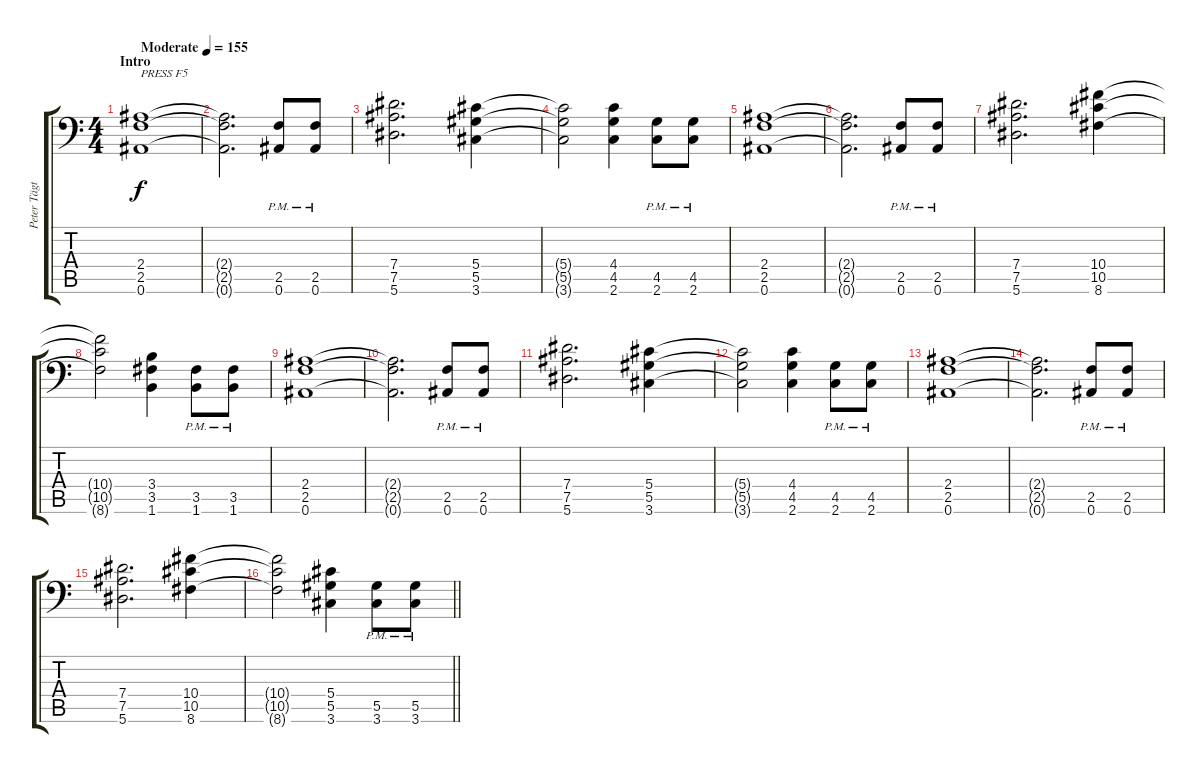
\track ("Peter Tägtgren (Rythm 1)" "Peter Tägt") {instrument distortionguitar}
\staff {score tabs}
\tuning (Bb3 F3 Db3 Ab2 Eb2 Bb1) {hide}
\ts (4 4)
\section ("" "Intro")
\tempo (155 "Moderate")
\clef f4
\ks c
(2.4 2.5 0.6).1{txt "PRESS F5" dy f instrument distortionguitar} |
(2.4{t} 2.5{t} 0.6{t}).2{d} (2.5{pm} 0.6{pm}).8 (2.5{pm} 0.6{pm}).8 |
(7.4 7.5 5.6).2{d} (5.4 5.5 3.6).4 |
(5.4{t} 5.5{t} 3.6{t}).2 (4.4 4.5 2.6).4 (4.5{pm} 2.6{pm}).8 (4.5{pm} 2.6{pm}).8 |
(2.4 2.5 0.6).1 |
(2.4{t} 2.5{t} 0.6{t}).2{d} (2.5{pm} 0.6{pm}).8 (2.5{pm} 0.6{pm}).8 |
(7.4 7.5 5.6).2{d} (10.4 10.5 8.6).4 |
(10.4{t} 10.5{t} 8.6{t}).2 (3.4 3.5 1.6).4 (3.5{pm} 1.6{pm}).8 (3.5{pm} 1.6{pm}).8 |
(2.4 2.5 0.6).1 |
(2.4{t} 2.5{t} 0.6{t}).2{d} (2.5{pm} 0.6{pm}).8 (2.5{pm} 0.6{pm}).8 |
(7.4 7.5 5.6).2{d} (5.4 5.5 3.6).4 |
(5.4{t} 5.5{t} 3.6{t}).2 (4.4 4.5 2.6).4 (4.5{pm} 2.6{pm}).8 (4.5{pm} 2.6{pm}).8 |
(2.4 2.5 0.6).1 |
(2.4{t} 2.5{t} 0.6{t}).2{d} (2.5{pm} 0.6{pm}).8 (2.5{pm} 0.6{pm}).8 |
(7.4 7.5 5.6).2{d} (10.4 10.5 8.6).4 |
\barLineRight lightlight
(10.4{t} 10.5{t} 8.6{t}).2 (5.4 5.5 3.6).4 (5.5{pm} 3.6{pm}).8 (5.5{pm} 3.6{pm}).8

○ ○ ○

## THE TASK
Reproduce every line above verbatim, leaving the picture out of your copy.

## ANSWER FOR THE TASK
\track ("Peter Tägtgren (Rythm 1)" "Peter Tägt") {instrument distortionguitar}
\staff {score tabs}
\tuning (Bb3 F3 Db3 Ab2 Eb2 Bb1) {hide}
\ts (4 4)
\section ("" "Intro")
\tempo (155 "Moderate")
\clef f4
\ks c
(2.4 2.5 0.6).1{txt "PRESS F5" dy f instrument distortionguitar} |
(2.4{t} 2.5{t} 0.6{t}).2{d} (2.5{pm} 0.6{pm}).8 (2.5{pm} 0.6{pm}).8 |
(7.4 7.5 5.6).2{d} (5.4 5.5 3.6).4 |
(5.4{t} 5.5{t} 3.6{t}).2 (4.4 4.5 2.6).4 (4.5{pm} 2.6{pm}).8 (4.5{pm} 2.6{pm}).8 |
(2.4 2.5 0.6).1 |
(2.4{t} 2.5{t} 0.6{t}).2{d} (2.5{pm} 0.6{pm}).8 (2.5{pm} 0.6{pm}).8 |
(7.4 7.5 5.6).2{d} (10.4 10.5 8.6).4 |
(10.4{t} 10.5{t} 8.6{t}).2 (3.4 3.5 1.6).4 (3.5{pm} 1.6{pm}).8 (3.5{pm} 1.6{pm}).8 |
(2.4 2.5 0.6).1 |
(2.4{t} 2.5{t} 0.6{t}).2{d} (2.5{pm} 0.6{pm}).8 (2.5{pm} 0.6{pm}).8 |
(7.4 7.5 5.6).2{d} (5.4 5.5 3.6).4 |
(5.4{t} 5.5{t} 3.6{t}).2 (4.4 4.5 2.6).4 (4.5{pm} 2.6{pm}).8 (4.5{pm} 2.6{pm}).8 |
(2.4 2.5 0.6).1 |
(2.4{t} 2.5{t} 0.6{t}).2{d} (2.5{pm} 0.6{pm}).8 (2.5{pm} 0.6{pm}).8 |
(7.4 7.5 5.6).2{d} (10.4 10.5 8.6).4 |
\barLineRight lightlight
(10.4{t} 10.5{t} 8.6{t}).2 (5.4 5.5 3.6).4 (5.5{pm} 3.6{pm}).8 (5.5{pm} 3.6{pm}).8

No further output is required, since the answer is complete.